Would you return the data below exactly as it stands, with every picture left out?

(Structured diff data)
——

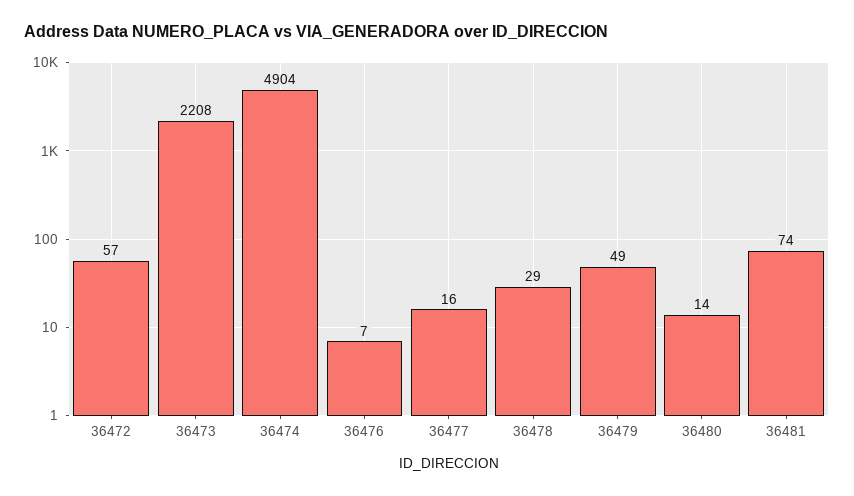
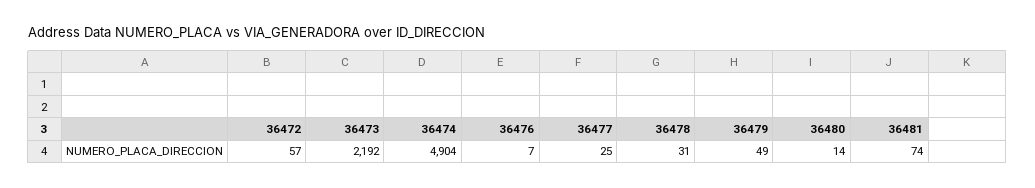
  {
    "36472": 57,
-   "36473": 2208,
+   "36473": 2192,
    "36474": 4904,
    "36476": 7,
-   "36477": 16,
+   "36477": 25,
-   "36478": 29,
+   "36478": 31,
    "36479": 49,
    "36480": 14,
    "36481": 74
  }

——

- Written response:
  {
    "36472": 57,
-   "36473": 2208,
+   "36473": 2192,
    "36474": 4904,
    "36476": 7,
-   "36477": 16,
+   "36477": 25,
-   "36478": 29,
+   "36478": 31,
    "36479": 49,
    "36480": 14,
    "36481": 74
  }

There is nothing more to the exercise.